__Text segment__
================================
Why are most literary figures miserable with chaotic or, in my opinion, shitty lives? Hemingway had 4 divorces and shot himself. Tolstoy turned into a lunatic. You get the picture.

>> No.10689199

>>10689185
what kind of lunatic?

>> No.10689200

>>10689185
In order to be motivated to write you need to have some serious obsessional hatred of your life. Happy functional people just slide softly into the grave, it takes the tormented and horrified to inflict us with their thoughts

>> No.10689212

>>10689185
In order to write you need to have some deep psychological wound that you're unconsciously trying to heal.

>> No.10689228

>>10689185
>provides two examples

>> No.10689233

Gotta be Mishima.

>Gay in Japan, despite being right-wing
>Failed a coup
>Committed literal seppuku

>> No.10689239

what can I say ... pain makes for captivating literature, I guess. It grabs the readers feelings far better than any intelectual pretext ever could.
================================
__Instruction 1__
Could you rewrite the rows, starting with the first line and going on through the line containing "Insights provides online", as a Markdown table with columns Line and Text, where Line gives the row number? Leave out blank lines and the pictures.
================================
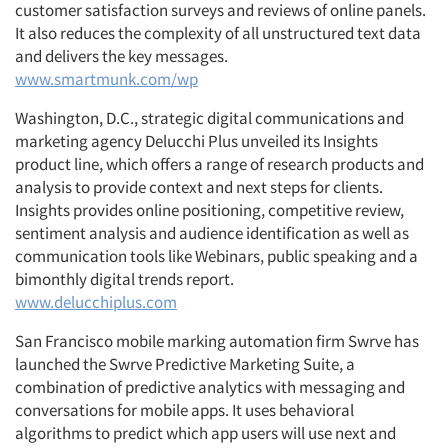
customer satisfaction surveys and reviews of online panels.
It also reduces the complexity of all unstructured text data
and delivers the key messages.
www.smartmunk.com/wp
Washington, D.C., strategic digital communications and
marketing agency Delucchi Plus unveiled its Insights
product line, which offers a range of research products and
analysis to provide context and next steps for clients.
Insights provides online positioning, competitive review,
sentiment analysis and audience identification as well as
communication tools like Webinars, public speaking and a
bimonthly digital trends report.
www.delucchiplus.com
San Francisco mobile marking automation firm Swrve has
launched the Swrve Predictive Marketing Suite, a
combination of predictive analytics with messaging and
conversations for mobile apps. It uses behavioral
algorithms to predict which app users will use next and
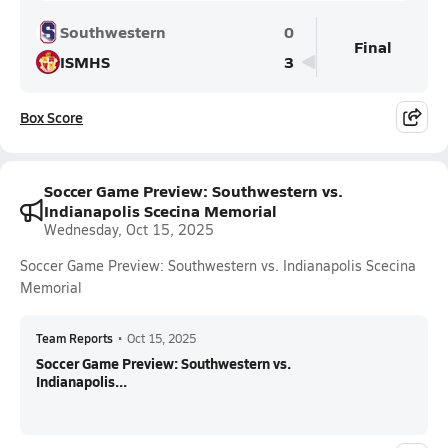
Southwestern
0
Final
ISMHS
3
Box Score
Soccer Game Preview: Southwestern vs.
Indianapolis Scecina Memorial
Wednesday, Oct 15, 2025
Soccer Game Preview: Southwestern vs. Indianapolis Scecina
Memorial
Team Reports
•
Oct 15, 2025
Soccer Game Preview: Southwestern vs.
Indianapolis...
================================
__Instruction 2__
Can you give again, word for word, the part of the thread on literary figures' troubled lives starting with "Why are most" and going on through "kind of lunatic?"?

__Task result 1__
| Line | Text |
|---|---|
| 1 | customer satisfaction surveys and reviews of online panels. |
| 2 | It also reduces the complexity of all unstructured text data |
| 3 | and delivers the key messages. |
| 4 | www.smartmunk.com/wp |
| 5 | Washington, D.C., strategic digital communications and |
| 6 | marketing agency Delucchi Plus unveiled its Insights |
| 7 | product line, which offers a range of research products and |
| 8 | analysis to provide context and next steps for clients. |
| 9 | Insights provides online positioning, competitive review, |

__Task result 2__
Why are most literary figures miserable with chaotic or, in my opinion, shitty lives? Hemingway had 4 divorces and shot himself. Tolstoy turned into a lunatic. You get the picture.

>> No.10689199

>>10689185
what kind of lunatic?